JA: What do you enjoy doing when you're not graciously giving interviews and being the quintessential kernel hacker?
Renaldo Esp.: I enjoy direct experiences of all types. It energizes everything: breathing, flossing, computering, manure scraping, moon gazing, poker playing, bird watching, haikuing, tooth brushing, shovel tossing, practicing being here:
the great horned, pygmy
two owls mixing winter breaths
watching mouse shadows
JA: What pearls of wisdom can you share with aspiring kernel hackers, drawing on your own personal experience?
Renaldo Esp.: Don't eat CotC while playing at or working at computing. Stay away from empty sets and likely emptiness itself. Since emptiness, like a slippery pig, cannot be grasped and pinned down, we turn to substitutes that we can hang onto. If you have enough kernels and since pigs are omnivorous, if you also have enough kernel hackers, (poor devils), you can solve the problem of emptiness and slippery pigs all at once. Place the kernels and the kernel hackers into the trough, stir vigorously and the pigs will fill the emptiness with their munching. A void a day filled keeps the BSD away; heah, this is coming together nicely. There is a God. Oh yes, read your Nietzsche...and since 'wisdom' comes from the greek word, 'sophia,' find a girl, named Sophia and give her a necklace of 'pearls'.
JA: Thank you very much for sharing with us all these profound insights.
Renaldo Esp.: Most gracious Sir. One of my most enjoyable experiences is the direct experience of this serious interview and interviewer on this sacred auspicious first day of April, 2003.
Keep the trap empty!!
To any confused KernelTrap readers, perhaps you should follow this link and learn more about 'April Fools Day'.
Mark Twain, the same man who said, "Let us be thankful for the fools. But for them the rest of us could not succeed", describes this day as, "The first of April is the day we remember what we are the other 364 days of the year".
In a different light, poet, author, and artist William Bake offered simply, "A fool sees not the same tree that a wise man sees."

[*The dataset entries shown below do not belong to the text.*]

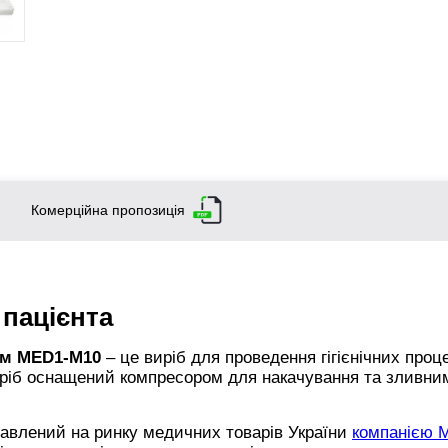
Комерційна пропозиція
 пацієнта
 см MED1-M10
– це виріб для проведення гігієнічних проц
ріб оснащений компресором для накачування та зливни
авлений на ринку медичних товарів України
компанією 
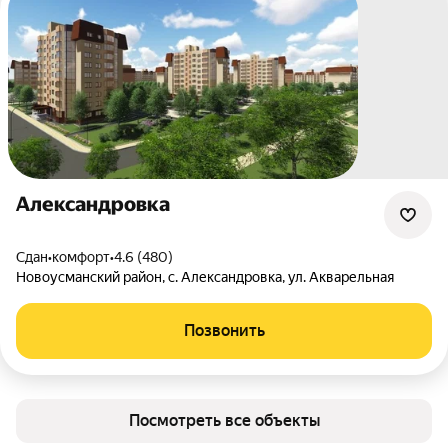
Александровка
Сдан
•
комфорт
•
4.6 (480)
Новоусманский район
,
с. Александровка
,
ул. Акварельная
Позвонить
Посмотреть все объекты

And not to be left out, from Ambrose Bierce's timeless "The Devil's Dictionary":
"FOOL, n. A person who pervades the domain of intellectual speculation and diffuses himself through the channels of moral activity. He is omnific, omniform, omnipercipient, omniscient, omnipotent. He it was who invented letters, printing, the railroad, the steamboat, the telegraph, the platitude and the circle of the sciences. He created patriotism and taught the nations war -- founded theology, philosophy, law, medicine and Chicago. He established monarchical and republican government. He is from everlasting to everlasting -- such as creation's dawn beheld he fooleth now. In the morning of time he sang upon primitive hills, and in the noonday of existence headed the procession of being. His grandmotherly hand has warmly tucked-in the set sun of civilization, and in the twilight he prepares Man's universal grave. And after the rest of us shall have retired for the night of eternal oblivion he will sit up to write a history of human civilization."